The two output traces are:

cache-128-assoc-1-block-32.trace.output: A direct-mapped cache with 32B blocks and a total cache size of 128 bytes.
cache-256-assoc-2-block-64.trace.output: A two-way set-associative cache 64B blocks and a total cache size of 256 bytes.

What to Turn In

Short answers. Turn in your answers to the above questions. I strongly urge you to type up your answers.
Graphs. Turn in printouts of the following graphs. One per sheet of paper (to make them big enough to read) and label axises and gives the lines descriptive names in a legend.
- Graph A [Questions #4 and #7]: Miss rate for various cache sizes. Two lines: direct-mapped and two-way set associative.
- Graph B [Question #5]: The impact of cache size on CPI. One line: the CPI of the processor over various cache sizes
- Graph C [Question #6]: Traffic vs cache size. Two lines: write-through and write-back caches.
- Graph D [Question #8]: Impact of cache block size. Two lines: one for 8KB and one for 32KB cache.
- Graph E [Question #9]: Impact of way prediction. One line: way prediction accuracy (percent correct)
Source Code. Print out your final source code for your cache simulator.

Hints & Comments

Runtime. Running through the trace should take just a few seconds in most cases. Even if you run through the entire trace to generate each data point, it shouldn't take more than a few minutes to generate all the data you need for this assignment. If your code is taking much longer, you're probably not doing something right (ask me or the TAs about it).
Computer resources. If you wish to write the code by ssh'ing into a Linux box, you can log into minus.seas.upenn.edu. These machines are multi-core 3Ghz Intel chips, so they are quite fast.
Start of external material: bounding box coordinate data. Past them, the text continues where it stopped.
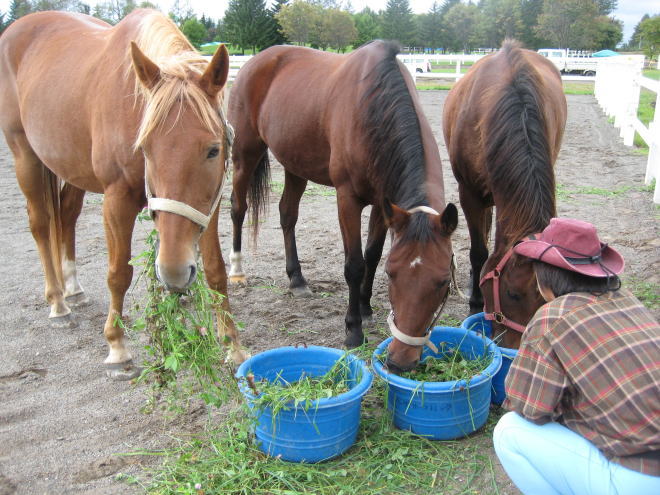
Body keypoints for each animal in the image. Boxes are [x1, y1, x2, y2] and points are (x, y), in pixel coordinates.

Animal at [0, 8, 246, 380]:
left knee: (66, 217)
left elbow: (216, 269)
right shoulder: (116, 201)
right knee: (41, 225)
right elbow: (118, 274)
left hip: (71, 169)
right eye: (144, 148)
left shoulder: (208, 204)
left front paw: (232, 344)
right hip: (25, 156)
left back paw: (73, 289)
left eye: (213, 150)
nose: (174, 274)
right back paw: (58, 303)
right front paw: (117, 346)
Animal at [227, 40, 458, 370]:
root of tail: (256, 60)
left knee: (287, 215)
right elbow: (354, 264)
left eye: (442, 282)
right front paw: (353, 328)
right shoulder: (347, 199)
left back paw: (296, 279)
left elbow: (372, 255)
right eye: (393, 275)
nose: (401, 362)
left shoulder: (383, 203)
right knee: (238, 208)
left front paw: (365, 307)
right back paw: (236, 270)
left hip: (295, 165)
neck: (373, 106)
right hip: (245, 153)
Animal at [444, 39, 568, 348]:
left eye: (546, 301)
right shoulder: (470, 194)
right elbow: (479, 252)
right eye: (513, 294)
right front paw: (475, 301)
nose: (513, 349)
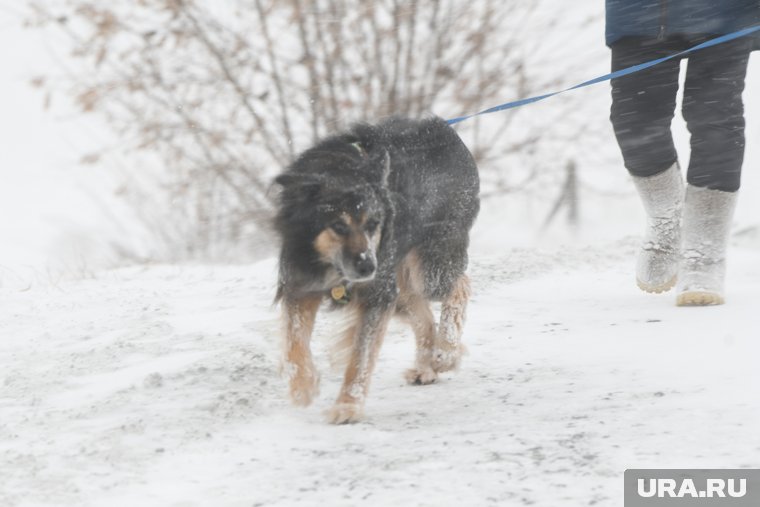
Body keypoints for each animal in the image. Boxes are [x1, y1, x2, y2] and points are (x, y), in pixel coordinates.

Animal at [274, 116, 478, 424]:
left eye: (373, 224)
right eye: (338, 226)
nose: (369, 265)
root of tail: (444, 128)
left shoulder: (376, 294)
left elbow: (361, 356)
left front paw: (348, 405)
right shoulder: (300, 284)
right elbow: (294, 343)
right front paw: (303, 387)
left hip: (429, 268)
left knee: (459, 285)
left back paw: (445, 352)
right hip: (400, 280)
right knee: (423, 314)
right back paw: (426, 366)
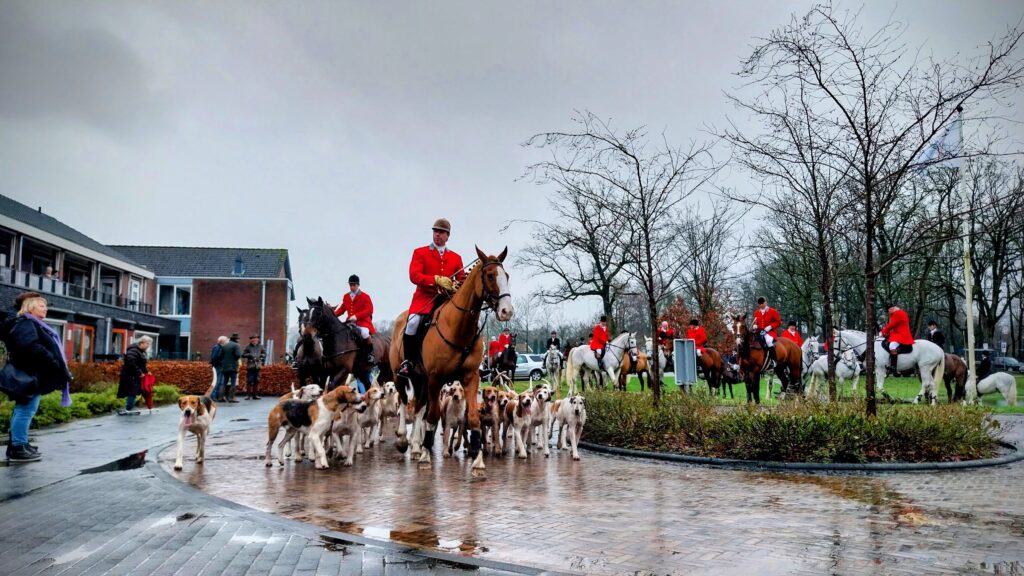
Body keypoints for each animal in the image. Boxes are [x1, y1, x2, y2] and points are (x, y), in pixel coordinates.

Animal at [385, 243, 512, 473]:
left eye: (506, 275)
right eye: (490, 275)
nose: (507, 311)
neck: (458, 329)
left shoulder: (470, 377)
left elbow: (472, 418)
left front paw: (477, 460)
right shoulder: (436, 379)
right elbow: (433, 416)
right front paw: (426, 455)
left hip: (421, 379)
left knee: (419, 407)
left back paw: (415, 446)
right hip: (400, 375)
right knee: (404, 402)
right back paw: (403, 441)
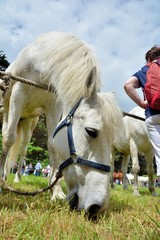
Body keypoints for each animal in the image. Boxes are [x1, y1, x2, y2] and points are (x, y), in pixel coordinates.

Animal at [0, 31, 124, 217]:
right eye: (91, 131)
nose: (98, 207)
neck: (41, 65)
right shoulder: (18, 94)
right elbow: (8, 138)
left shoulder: (54, 105)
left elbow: (52, 145)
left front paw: (56, 191)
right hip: (8, 111)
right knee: (8, 135)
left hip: (29, 122)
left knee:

However, if your jobs run for too long (say 10 or 20 minutes) the system will kill off the job (to make sure that users don't use these machines for very long running jobs). Of course, you're also welcome to write and run the code on your personal computers or the lab machines.
Code reuse. In the end, the total amount of code needed to perform these simulations isn't actually that much. Don't go crazy in making the code super modular, but conversely there is significant potential for code reuse that shouldn't be ignored.
Automation of data collection. Put a little bit of though into how you're going to collect the various data for each question. If you're running your program multiple times by hand and then copying and pasting the individual results into Excel, you're doing something wrong (or at least super inefficiently). Your code should be able to perform a range of simulations in an automated fashion (either by building it into the main program of using scripts to call it with different parameters). You program should be able to split out data files that can be imported into Excel (or whatever) to make graphs with minimal tedium.

Addendum

[April 10] - Clarified some wording on way predictors
[April 12] - Clarified that the address in the output traces are "block address". That is, they are the address from the trace with the offset bits set to zero.